Qualcomm QAIC Kernel Driver Page Use-After-Free: From Stale Mmap to Pipe-Buffer-Backed Kernel R/W (Walk-through of Lukas Maar’s Linux v6.18 Exploit)

Executive Summary

Lukas Maar’s post writes up a clean page-level use-after-free in the upstream drivers/accel/qaic Linux kernel driver. The bug is small and structural: qaic_gem_object_mmap walks a scatter-gather table that backs a QAIC buffer object and maps each segment into user space with remap_pfn_range, without ever clamping the running offset against vma->vm_end. remap_pfn_range itself doesn’t reject a write that overshoots the VMA in the device-mapping path it ends up on. The net effect is that a userspace caller can hand the driver an undersized VMA, the driver will happily install page-table entries for the full SGT — including pages outside the VMA — and then, when the user unmaps the VMA, the kernel will free the backing compound pages while page-table entries for the overshoot still point at them. The result is a stale user-space mapping pointing at freed kernel physical memory.

● DATASET
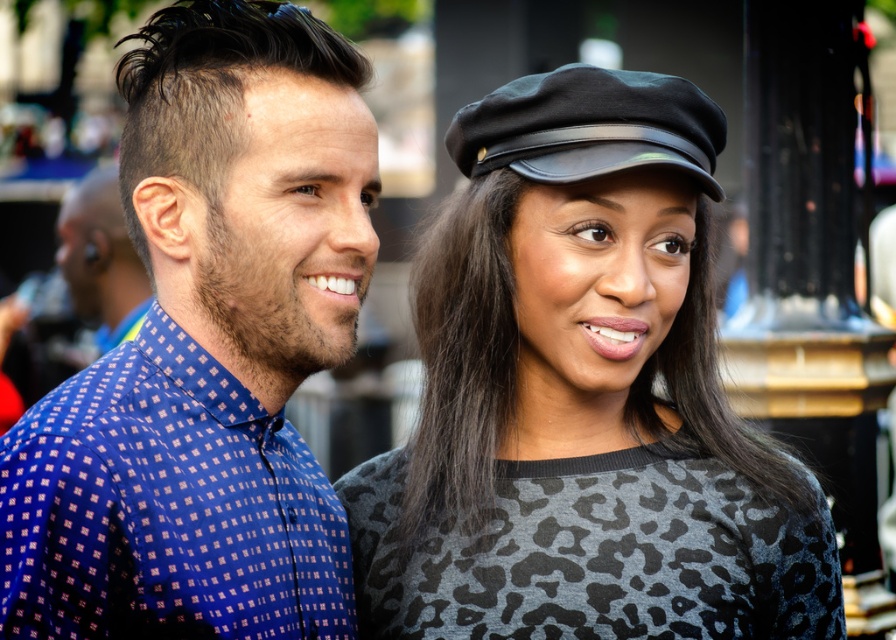
Question: Is the position of leopard print sweater at center more distant than that of black leather beret at upper center?

Choices:
 (A) no
 (B) yes

Answer: (A)

Question: Which object appears farthest from the camera in this image?

Choices:
 (A) blue printed shirt at left
 (B) black leather beret at upper center
 (C) leopard print sweater at center

Answer: (B)

Question: Does leopard print sweater at center have a smaller size compared to blue printed shirt at left?

Choices:
 (A) no
 (B) yes

Answer: (A)

Question: Observing the image, what is the correct spatial positioning of leopard print sweater at center in reference to black leather beret at upper center?

Choices:
 (A) left
 (B) right

Answer: (B)

Question: Which object is the farthest from the blue printed shirt at left?

Choices:
 (A) black leather beret at upper center
 (B) leopard print sweater at center

Answer: (B)

Question: Estimate the real-world distances between objects in this image. Which object is closer to the blue printed shirt at left?

Choices:
 (A) leopard print sweater at center
 (B) black leather beret at upper center

Answer: (B)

● TASKS
**1)** From the QAIC exploit write-up above, give again the passage from "Lukas Maar’s post" up to and including "kernel physical memory.".
**2)** According to the QAIC exploit write-up above, which function does qaic_gem_object_mmap use to map each segment into user space?

● ANSWER LIST
**1)**
Lukas Maar’s post writes up a clean page-level use-after-free in the upstream drivers/accel/qaic Linux kernel driver. The bug is small and structural: qaic_gem_object_mmap walks a scatter-gather table that backs a QAIC buffer object and maps each segment into user space with remap_pfn_range, without ever clamping the running offset against vma->vm_end. remap_pfn_range itself doesn’t reject a write that overshoots the VMA in the device-mapping path it ends up on. The net effect is that a userspace caller can hand the driver an undersized VMA, the driver will happily install page-table entries for the full SGT — including pages outside the VMA — and then, when the user unmaps the VMA, the kernel will free the backing compound pages while page-table entries for the overshoot still point at them. The result is a stale user-space mapping pointing at freed kernel physical memory.

**2)** remap_pfn_range